What is being asked: Exact copy, pictures excluded: please retype every record below.

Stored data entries

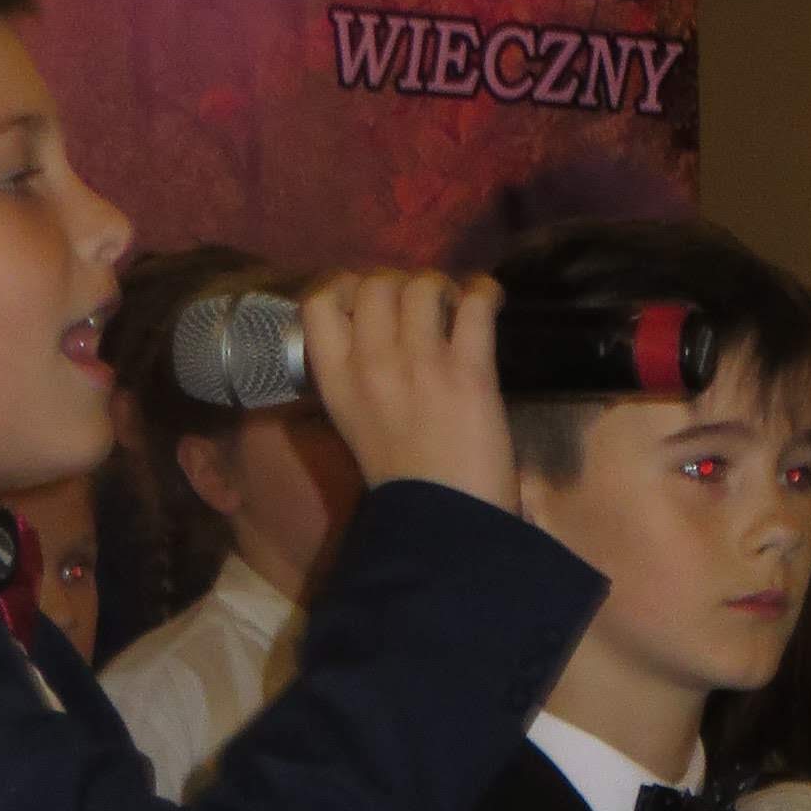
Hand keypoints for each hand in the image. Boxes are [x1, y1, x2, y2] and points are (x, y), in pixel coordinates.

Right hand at [298, 269, 517, 513]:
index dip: (345, 286)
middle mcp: (371, 366)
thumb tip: (383, 327)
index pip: (320, 302)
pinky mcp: (468, 373)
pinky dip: (486, 293)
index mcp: (336, 384)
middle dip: (401, 284)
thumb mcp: (357, 425)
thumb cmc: (402, 485)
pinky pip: (476, 303)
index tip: (366, 298)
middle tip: (421, 306)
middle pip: (376, 283)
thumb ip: (360, 377)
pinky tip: (490, 302)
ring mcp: (419, 366)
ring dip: (444, 288)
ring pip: (423, 285)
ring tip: (455, 308)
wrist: (443, 527)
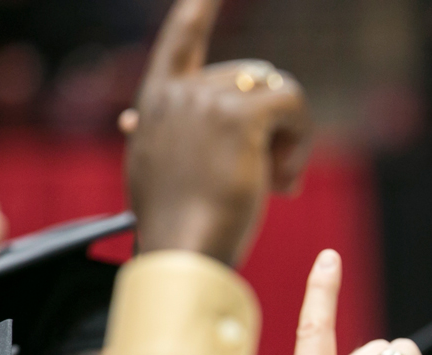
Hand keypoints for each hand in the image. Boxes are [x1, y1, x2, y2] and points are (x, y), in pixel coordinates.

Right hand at [125, 0, 309, 266]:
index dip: (197, 10)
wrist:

Output of the exercise:
Hand keypoints for each hand in the image. Boxes are [x1, y1, x2, y2] and points are (x, y), in pixel coordinates.

Right hand at [298, 269, 517, 513]:
index dip: (345, 286)
middle mcp: (371, 366)
thumb tip: (383, 327)
index pip: (320, 302)
pinky mcp: (468, 373)
pinky dip: (486, 293)
index mcp: (336, 384)
middle dip: (401, 284)
thumb mcp: (357, 425)
thumb cmc: (402, 485)
pinky pip: (476, 303)
index tip: (366, 298)
middle tip: (421, 306)
middle pip: (376, 283)
thumb ip: (360, 377)
pinky tip: (490, 302)
ring mcp: (419, 366)
ring dip: (444, 288)
ring pip: (423, 285)
ring tip: (455, 308)
wrist: (443, 527)
Hand keypoints for each hand in the image. Boxes are [x1, y1, x2, y2] and points are (x, y), in pixel coordinates.

Right hand at [125, 0, 309, 266]:
index dip: (197, 10)
wrist:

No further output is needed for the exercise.